:: DATASET ROWS

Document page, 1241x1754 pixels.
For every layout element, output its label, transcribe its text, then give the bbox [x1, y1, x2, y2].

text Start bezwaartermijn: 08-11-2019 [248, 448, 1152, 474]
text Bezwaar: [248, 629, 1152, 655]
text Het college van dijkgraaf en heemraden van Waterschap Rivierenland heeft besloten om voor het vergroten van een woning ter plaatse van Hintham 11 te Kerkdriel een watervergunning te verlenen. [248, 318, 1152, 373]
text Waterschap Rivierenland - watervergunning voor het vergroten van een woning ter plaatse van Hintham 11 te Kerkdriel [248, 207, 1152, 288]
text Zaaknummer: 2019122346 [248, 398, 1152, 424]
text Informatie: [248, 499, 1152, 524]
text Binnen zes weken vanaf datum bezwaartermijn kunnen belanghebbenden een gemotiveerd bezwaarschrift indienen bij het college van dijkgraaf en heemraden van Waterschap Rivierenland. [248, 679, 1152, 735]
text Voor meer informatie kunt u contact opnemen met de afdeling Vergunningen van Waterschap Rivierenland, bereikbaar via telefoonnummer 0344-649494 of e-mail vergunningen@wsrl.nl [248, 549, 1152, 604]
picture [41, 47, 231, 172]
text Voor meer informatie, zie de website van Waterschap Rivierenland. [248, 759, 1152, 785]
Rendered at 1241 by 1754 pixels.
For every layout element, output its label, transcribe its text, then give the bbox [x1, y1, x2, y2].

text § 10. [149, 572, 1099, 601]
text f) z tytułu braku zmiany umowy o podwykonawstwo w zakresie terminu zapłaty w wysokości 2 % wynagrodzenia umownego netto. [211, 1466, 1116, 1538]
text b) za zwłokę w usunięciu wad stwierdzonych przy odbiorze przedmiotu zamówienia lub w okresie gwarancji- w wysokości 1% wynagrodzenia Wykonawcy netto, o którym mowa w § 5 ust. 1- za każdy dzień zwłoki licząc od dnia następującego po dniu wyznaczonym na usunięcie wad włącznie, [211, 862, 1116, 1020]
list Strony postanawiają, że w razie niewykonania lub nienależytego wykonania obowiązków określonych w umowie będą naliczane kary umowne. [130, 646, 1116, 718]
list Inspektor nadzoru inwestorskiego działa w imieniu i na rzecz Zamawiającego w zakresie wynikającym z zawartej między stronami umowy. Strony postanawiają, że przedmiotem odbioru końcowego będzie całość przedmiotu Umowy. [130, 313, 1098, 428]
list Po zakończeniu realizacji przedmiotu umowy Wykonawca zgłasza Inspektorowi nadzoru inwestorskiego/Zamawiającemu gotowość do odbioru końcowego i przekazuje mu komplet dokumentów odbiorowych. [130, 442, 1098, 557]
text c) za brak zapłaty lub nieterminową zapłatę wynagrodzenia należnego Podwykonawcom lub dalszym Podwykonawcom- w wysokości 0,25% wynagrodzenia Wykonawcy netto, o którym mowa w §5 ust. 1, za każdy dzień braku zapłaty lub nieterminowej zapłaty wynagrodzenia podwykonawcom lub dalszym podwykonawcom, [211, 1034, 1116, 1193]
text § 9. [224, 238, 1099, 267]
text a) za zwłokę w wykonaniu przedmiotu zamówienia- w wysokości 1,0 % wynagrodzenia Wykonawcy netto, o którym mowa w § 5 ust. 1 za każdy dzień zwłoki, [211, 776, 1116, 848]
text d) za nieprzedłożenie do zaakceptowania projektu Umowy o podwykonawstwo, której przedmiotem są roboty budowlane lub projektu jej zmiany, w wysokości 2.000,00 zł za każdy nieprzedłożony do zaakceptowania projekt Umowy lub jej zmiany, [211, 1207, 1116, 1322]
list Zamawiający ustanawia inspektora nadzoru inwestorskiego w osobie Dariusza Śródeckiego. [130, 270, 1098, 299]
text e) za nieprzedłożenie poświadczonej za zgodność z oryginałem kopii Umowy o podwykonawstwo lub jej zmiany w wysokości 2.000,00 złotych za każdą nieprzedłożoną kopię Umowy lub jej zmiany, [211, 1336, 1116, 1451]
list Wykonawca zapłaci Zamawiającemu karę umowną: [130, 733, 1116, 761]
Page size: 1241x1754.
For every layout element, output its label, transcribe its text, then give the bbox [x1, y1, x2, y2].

::::

■ SHORT PROBLEM ■
Can you set down every line of the data above again, word for word, without changing anything?

■ WORKED SOLUTION ■
Document page, 1241x1754 pixels.
For every layout element, output its label, transcribe its text, then give the bbox [x1, y1, x2, y2].

text Start bezwaartermijn: 08-11-2019 [248, 448, 1152, 474]
text Bezwaar: [248, 629, 1152, 655]
text Het college van dijkgraaf en heemraden van Waterschap Rivierenland heeft besloten om voor het vergroten van een woning ter plaatse van Hintham 11 te Kerkdriel een watervergunning te verlenen. [248, 318, 1152, 373]
text Waterschap Rivierenland - watervergunning voor het vergroten van een woning ter plaatse van Hintham 11 te Kerkdriel [248, 207, 1152, 288]
text Zaaknummer: 2019122346 [248, 398, 1152, 424]
text Informatie: [248, 499, 1152, 524]
text Binnen zes weken vanaf datum bezwaartermijn kunnen belanghebbenden een gemotiveerd bezwaarschrift indienen bij het college van dijkgraaf en heemraden van Waterschap Rivierenland. [248, 679, 1152, 735]
text Voor meer informatie kunt u contact opnemen met de afdeling Vergunningen van Waterschap Rivierenland, bereikbaar via telefoonnummer 0344-649494 of e-mail vergunningen@wsrl.nl [248, 549, 1152, 604]
picture [41, 47, 231, 172]
text Voor meer informatie, zie de website van Waterschap Rivierenland. [248, 759, 1152, 785]
Rendered at 1241 by 1754 pixels.
For every layout element, output its label, transcribe its text, then give the bbox [x1, y1, x2, y2].

text § 10. [149, 572, 1099, 601]
text f) z tytułu braku zmiany umowy o podwykonawstwo w zakresie terminu zapłaty w wysokości 2 % wynagrodzenia umownego netto. [211, 1466, 1116, 1538]
text b) za zwłokę w usunięciu wad stwierdzonych przy odbiorze przedmiotu zamówienia lub w okresie gwarancji- w wysokości 1% wynagrodzenia Wykonawcy netto, o którym mowa w § 5 ust. 1- za każdy dzień zwłoki licząc od dnia następującego po dniu wyznaczonym na usunięcie wad włącznie, [211, 862, 1116, 1020]
list Strony postanawiają, że w razie niewykonania lub nienależytego wykonania obowiązków określonych w umowie będą naliczane kary umowne. [130, 646, 1116, 718]
list Inspektor nadzoru inwestorskiego działa w imieniu i na rzecz Zamawiającego w zakresie wynikającym z zawartej między stronami umowy. Strony postanawiają, że przedmiotem odbioru końcowego będzie całość przedmiotu Umowy. [130, 313, 1098, 428]
list Po zakończeniu realizacji przedmiotu umowy Wykonawca zgłasza Inspektorowi nadzoru inwestorskiego/Zamawiającemu gotowość do odbioru końcowego i przekazuje mu komplet dokumentów odbiorowych. [130, 442, 1098, 557]
text c) za brak zapłaty lub nieterminową zapłatę wynagrodzenia należnego Podwykonawcom lub dalszym Podwykonawcom- w wysokości 0,25% wynagrodzenia Wykonawcy netto, o którym mowa w §5 ust. 1, za każdy dzień braku zapłaty lub nieterminowej zapłaty wynagrodzenia podwykonawcom lub dalszym podwykonawcom, [211, 1034, 1116, 1193]
text § 9. [224, 238, 1099, 267]
text a) za zwłokę w wykonaniu przedmiotu zamówienia- w wysokości 1,0 % wynagrodzenia Wykonawcy netto, o którym mowa w § 5 ust. 1 za każdy dzień zwłoki, [211, 776, 1116, 848]
text d) za nieprzedłożenie do zaakceptowania projektu Umowy o podwykonawstwo, której przedmiotem są roboty budowlane lub projektu jej zmiany, w wysokości 2.000,00 zł za każdy nieprzedłożony do zaakceptowania projekt Umowy lub jej zmiany, [211, 1207, 1116, 1322]
list Zamawiający ustanawia inspektora nadzoru inwestorskiego w osobie Dariusza Śródeckiego. [130, 270, 1098, 299]
text e) za nieprzedłożenie poświadczonej za zgodność z oryginałem kopii Umowy o podwykonawstwo lub jej zmiany w wysokości 2.000,00 złotych za każdą nieprzedłożoną kopię Umowy lub jej zmiany, [211, 1336, 1116, 1451]
list Wykonawca zapłaci Zamawiającemu karę umowną: [130, 733, 1116, 761]
Page size: 1241x1754.
For every layout element, output its label, transcribe its text, then give the bbox [x1, y1, x2, y2].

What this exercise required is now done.